I had a friend tell me the other day that he worries about me a lot because I seem “lost.”
Taken aback, I asked another friend what she thought of that, and she agreed.
There’s this old Polish proverb, “If three people tell you you’re drunk, you’d better sit down,” so I’m waiting for one more person to tell me I’m lost before I quite believe it. I think what people are mistaking for aimlessness is something else entirely.
I’ve been on disability for 13 months now. In a nutshell, this means I do not get up and go to work from 8 to 5, Monday through Friday, like most other adults over the age of 22. It means the government deemed me incapable of that, thanks to a severe illness, and so I get a check once a month from Uncle Sam and spend my days going to doctor appointments and the like. And I do have a job, just for the record. There are just rules about how much time I can spend on it, and there are days I’m too sick to do it. I have a very understanding boss, luckily, who gets that.
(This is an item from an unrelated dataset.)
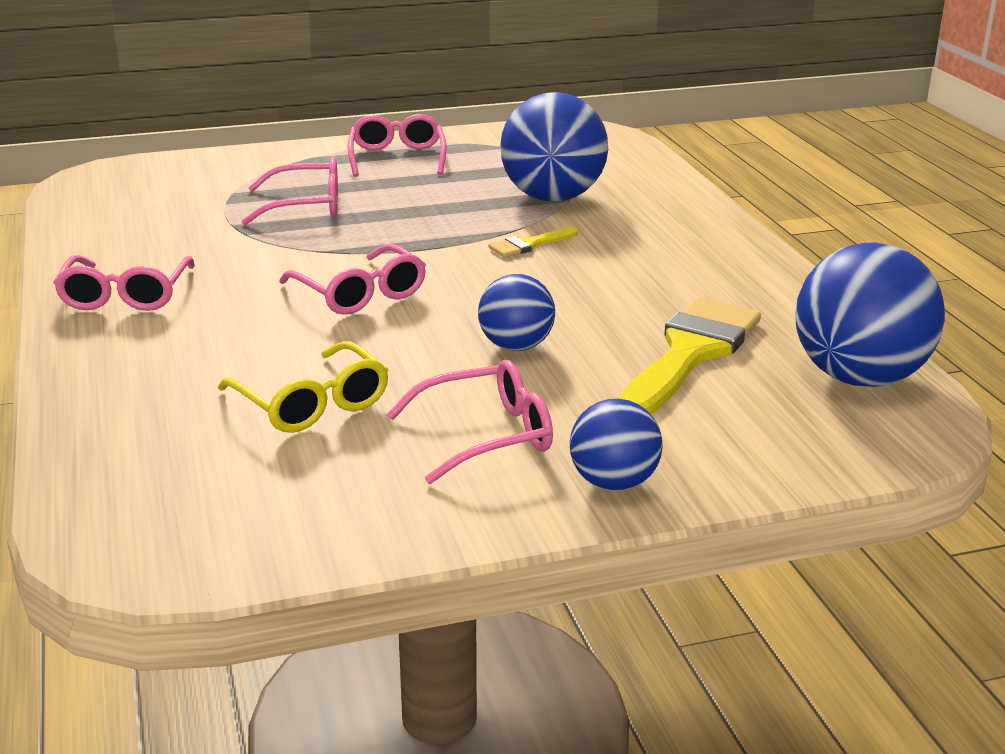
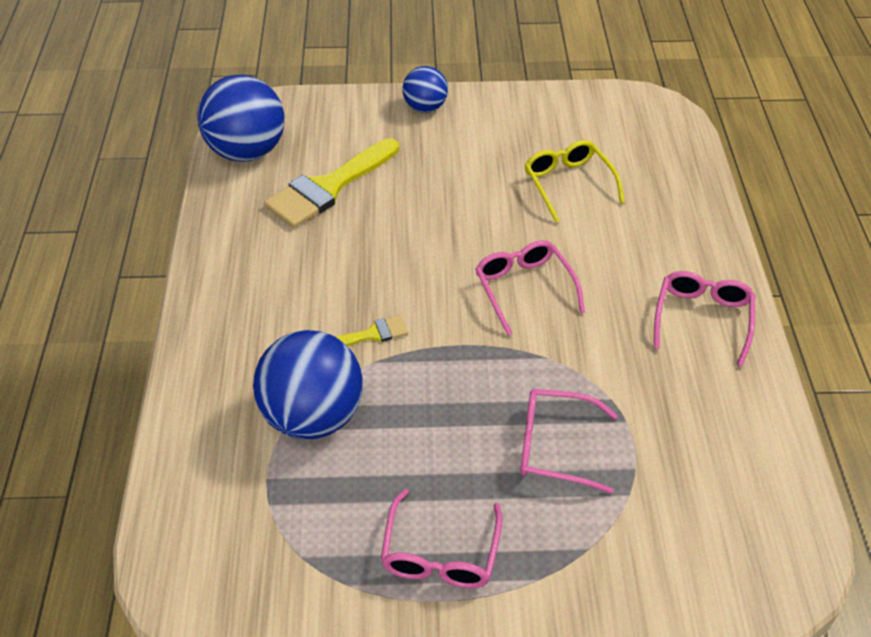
camera: 165 degrees left, 20 degrees up
(485, 436) = (477, 145): pink glasses -> none
(516, 346) = (433, 212): blue ball -> none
But because I don’t spend my time like “regular” grownups, I get dinged for the lack of structure to my days. Yes, it is troublesome sometimes, trying to figure out what to do next. Sometimes I’m not interested in going to the grocery store, no matter how badly I need to. Sometimes I don’t want to do laundry, no matter how badly I need to. Sometimes I just want to stay in bed and wallow in how bad I feel, and that’s part of the disease that nobody really understands. (I get a lot of the “think happy! Pull yourself up by your bootstraps!” type crap. IT. IS. NOT. THAT. EASY.)
Do I need a schedule? Probably. Is it easy to make and keep to one when you’re in the condition I’m in? Not even close. So do I need to hear that I’m “lost” and people don’t notice me because I’m just standing off to the side, doing nothing? Au contraire. Nothing is the most I can do sometimes.
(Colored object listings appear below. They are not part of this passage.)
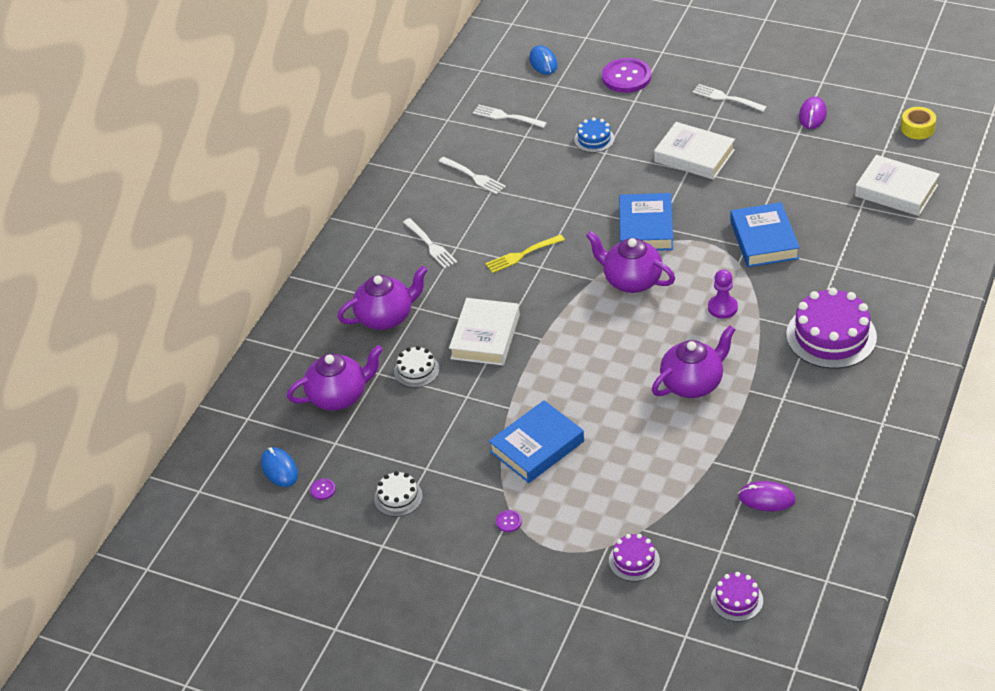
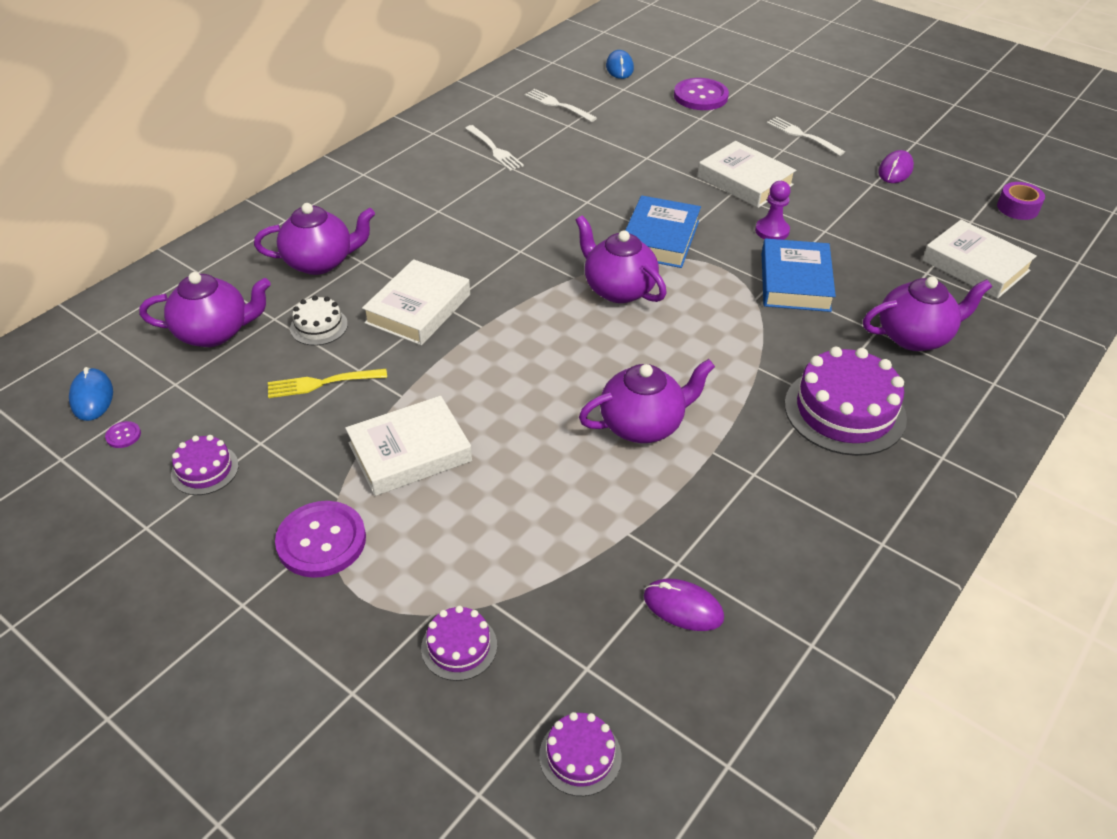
camera: 10 degrees right, 0 degrees up
(398, 497) = (205, 470): white cake -> purple cake
(430, 245) = (411, 202): white fork -> none
(508, 522) = (321, 541): purple button -> purple button, size x2.42
(522, 254) = (507, 234): yellow fork -> yellow fork (323, 383)
(537, 446) = (410, 452): blue book -> white book
(594, 139) = (640, 143): blue cake -> none
(722, 308) = (716, 344): purple pawn -> purple pawn (772, 231)
(865, 263) = (915, 336): none -> purple teapot
(917, 128) = (1017, 208): yellow tape -> purple tape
Next time you see me looking aimless, come say hi and find out what I’m really doing. Betcha it’s something. Even if it looks like nothing to you, it’s probably taking everything out of me I have to get it done.
When I was a kid in Kansas City, there was a commercial for a car dealer named Frank Ancona. His tag line was, “PLEASE be kind to Frank Ancona!” Please be kind to me too. You might find out something you didn’t know.